Single-barrel glass micropipettes (1- to 2-μm tip diameter, 5- to 7-MΩ resistance) filled with 2% (wt/vol) Chicago Blue dye (Sigma) in 0.5 M sodium acetate were used for the extracellular recording of single-unit action potentials from the gustatory NST. The mean coordinates for the NST recordings were 2.10 ± 0.17 (SD) mm anterior to the obex and 1.26 ± 0.15 mm lateral to the midline. Initially, an electrical shock (≤40 μA, 500-ms duration at 1/3 Hz) was applied to the anterior tongue to single out a gustatory neuron, and then taste stimuli were delivered to the anterior tongue to confirm taste-evoked neuronal activity of the taste cell. The following taste stimuli were presented to the anterior tongue: 32 mM sucrose, sodium chloride (NaCl), quinine hydrochloride (QHCl), and 3.2 mM citric acid in random order. These concentrations of taste solutions evoke approximately equal multiunit taste responses in the hamster NST (Duncan and Smith 1992). The responses of each cell to taste stimulation of the tongue were recorded over a 30-s period consisting of a continuous flow of 10 s of distilled water (dH2O) prerinse, 10 s of taste stimulus, and 10 s of poststimulus dH2O rinse. The net taste response was calculated as the mean number of action potentials (imp/s) during the first 5 s of taste stimulation minus the mean number of spikes during the 5 s of dH2O prior to taste delivery. Responses are reported as means ± SE. A taste response was considered significant if it was ≥2 SD above the baseline discharge, which was calculated from the firing activity during the 5-s dH2O prerinse prior to each of the taste stimuli. Each gustatory neuron was categorized as sucrose-best, NaCl-best, QHCl-best, or citric acid-best based on the stimulus that produced the greatest response (Frank 1973). The entropy (H) of each neuron, which is a measure of its breadth of responsiveness, was calculated with the excitatory components of responses to four standard taste stimuli according to the formula contrived by Drs. Smith and Travers (Smith and Travers 1979).

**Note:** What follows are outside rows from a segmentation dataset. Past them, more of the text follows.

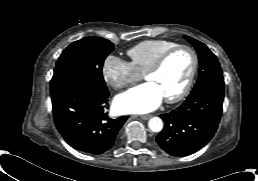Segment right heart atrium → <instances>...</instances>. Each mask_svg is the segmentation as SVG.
Instances as JSON below:
<instances>
[{
  "label": "right heart atrium",
  "instance_id": "right-heart-atrium-1",
  "mask_svg": "<svg viewBox=\"0 0 258 181\" xmlns=\"http://www.w3.org/2000/svg\"><path fill=\"white\" fill-rule=\"evenodd\" d=\"M102 75L105 82L114 89H122L142 77L130 62L113 55L105 58L102 65Z\"/></svg>",
  "mask_w": 258,
  "mask_h": 181
}]
</instances>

After the taste response of each NST was recorded, rectangular pulses (0.5 ms, ≤0.1 mA) were delivered manually to the NAcSh through stimulating electrodes with an isolated stimulator (Grass S88, Grass Instruments, Quincy, MA) to determine whether antidromic activation could be observed. After determining the antidromic response status of each neuron, we tested whether taste-responsive NST cells receive descending input from the NAcSh. To this end, the ipsilateral and contralateral NAcSh were stimulated in random order (0.1 mA, 0.5 ms at 1/3 Hz), and we recorded the electrically evoked activity of NST neurons. A peristimulus time histogram (PSTH) was created from the data acquired from each NST cell in response to 50–200 stimulus pulses delivered to the NAcSh. An individual PSTH was analyzed to determine the excitatory or inhibitory epoch in response to electrical stimulation of the NAcSh. A baseline period was defined as 200 ms preceding stimulation, and we determined the mean and SD of the number of spikes per millisecond during the baseline period. The excitatory effect of NAcSh stimulation was defined as an epoch of at least five consecutive 1-ms bins with a mean of >2 SD of the baseline firing rate (Li et al. 2002). An inhibitory effect was defined as at least 40 consecutive 1-ms bins in which the mean was <50% of the baseline firing rate (Mao et al. 2008). In addition to the four best stimulus categories, each NST cell was categorized either as a NAcSh-responsive neuron or a nonresponsive neuron on the basis of its responsiveness to the electrical stimulation of NAcSh. We also investigated the effect of activating the descending input from the NAcSh on the taste responses of NST cells in a subset of NST neurons by comparing taste responses before and during the delivery of high-frequency trains of constant square pulses (0.1 mA, 0.2 ms at 100 Hz) to the NAcSh. Because high-frequency electrical train stimulation (HFES) did not affect firing activity during the dH2O prerinse (Cho et al. 2002b, 2003; Li et al. 2002, 2005; Smith et al. 2005b), HFES was delivered during the 10-s taste stimulation period. To observe recovery, taste trials were repeated without NAcSh activation 20 min after the NAcSh activation trials. A total of 16 NST taste neurons were tested with this experimental protocol.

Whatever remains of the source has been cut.